> EXERCISE GOAL
Scan the material below for the string "OPTIONS". Report every line that has it.

> DATA FOR THIS EXERCISE

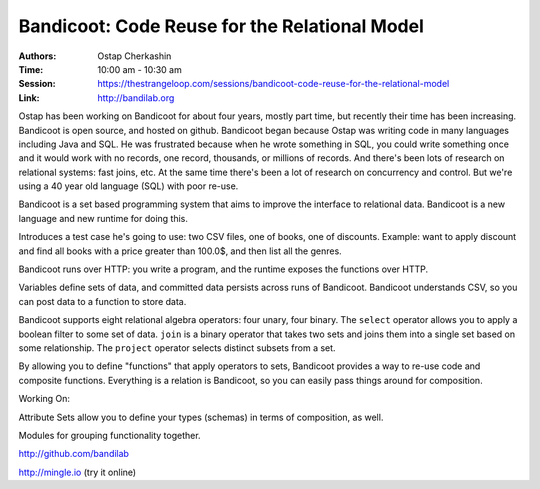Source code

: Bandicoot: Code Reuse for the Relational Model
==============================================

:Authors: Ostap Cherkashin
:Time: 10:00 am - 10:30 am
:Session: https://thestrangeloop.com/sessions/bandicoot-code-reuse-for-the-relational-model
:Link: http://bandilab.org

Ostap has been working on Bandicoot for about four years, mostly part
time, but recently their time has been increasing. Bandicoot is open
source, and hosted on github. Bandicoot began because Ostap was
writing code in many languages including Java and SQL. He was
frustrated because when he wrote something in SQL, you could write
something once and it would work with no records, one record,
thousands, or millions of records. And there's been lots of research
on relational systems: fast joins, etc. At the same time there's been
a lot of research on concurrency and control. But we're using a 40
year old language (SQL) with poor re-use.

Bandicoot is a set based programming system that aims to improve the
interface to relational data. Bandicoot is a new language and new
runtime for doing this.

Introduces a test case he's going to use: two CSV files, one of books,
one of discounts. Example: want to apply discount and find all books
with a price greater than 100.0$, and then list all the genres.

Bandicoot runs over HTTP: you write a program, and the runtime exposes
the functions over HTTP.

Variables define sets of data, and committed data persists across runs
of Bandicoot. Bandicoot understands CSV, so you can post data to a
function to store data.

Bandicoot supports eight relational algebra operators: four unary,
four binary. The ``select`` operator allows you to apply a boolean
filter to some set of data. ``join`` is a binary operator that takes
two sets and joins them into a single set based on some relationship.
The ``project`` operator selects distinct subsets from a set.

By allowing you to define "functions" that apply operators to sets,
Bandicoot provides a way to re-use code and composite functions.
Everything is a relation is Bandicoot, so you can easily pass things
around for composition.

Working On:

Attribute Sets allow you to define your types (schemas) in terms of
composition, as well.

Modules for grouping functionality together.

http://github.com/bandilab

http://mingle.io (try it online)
...
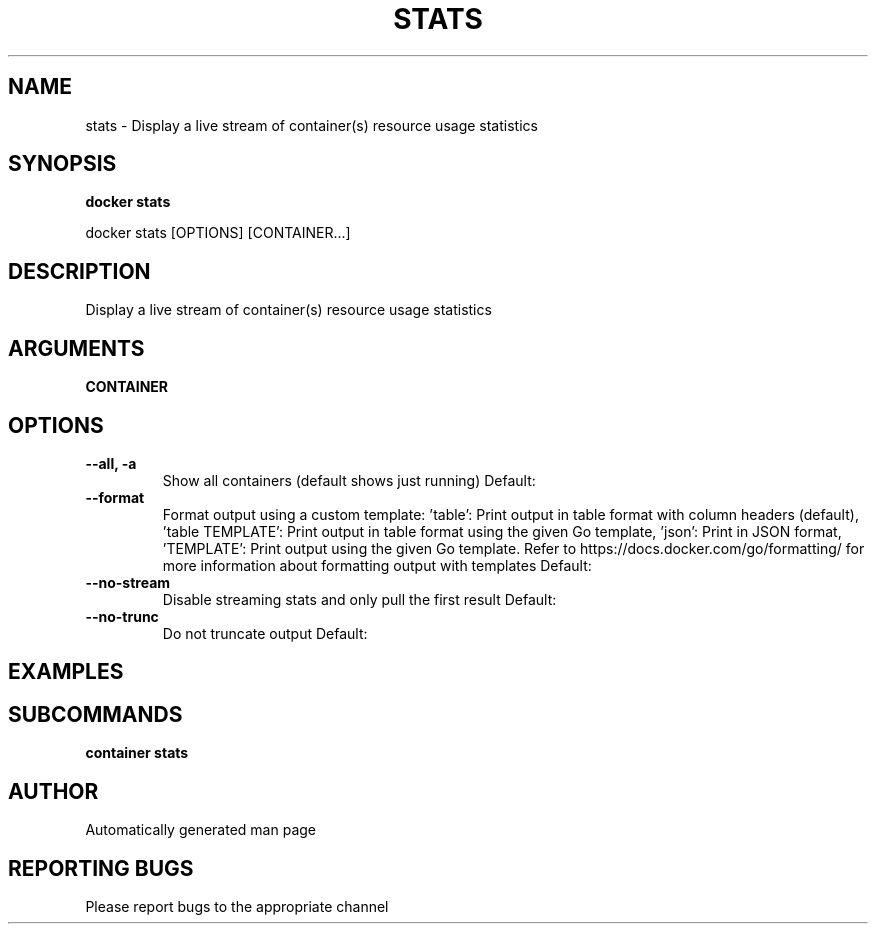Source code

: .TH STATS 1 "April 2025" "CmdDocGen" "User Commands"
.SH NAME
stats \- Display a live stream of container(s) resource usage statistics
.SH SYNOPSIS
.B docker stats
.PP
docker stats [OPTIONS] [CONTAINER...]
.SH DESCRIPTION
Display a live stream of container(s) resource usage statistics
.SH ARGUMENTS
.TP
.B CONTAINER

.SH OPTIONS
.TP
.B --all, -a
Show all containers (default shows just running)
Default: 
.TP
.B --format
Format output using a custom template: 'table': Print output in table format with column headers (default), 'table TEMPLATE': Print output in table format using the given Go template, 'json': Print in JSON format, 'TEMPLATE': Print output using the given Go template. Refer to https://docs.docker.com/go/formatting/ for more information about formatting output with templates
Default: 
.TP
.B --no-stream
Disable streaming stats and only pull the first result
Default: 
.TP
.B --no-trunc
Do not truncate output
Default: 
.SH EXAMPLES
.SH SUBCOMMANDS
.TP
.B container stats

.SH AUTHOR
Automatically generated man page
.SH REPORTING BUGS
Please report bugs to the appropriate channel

> WRITTEN ANSWER
docker stats [OPTIONS] [CONTAINER...]
.SH OPTIONS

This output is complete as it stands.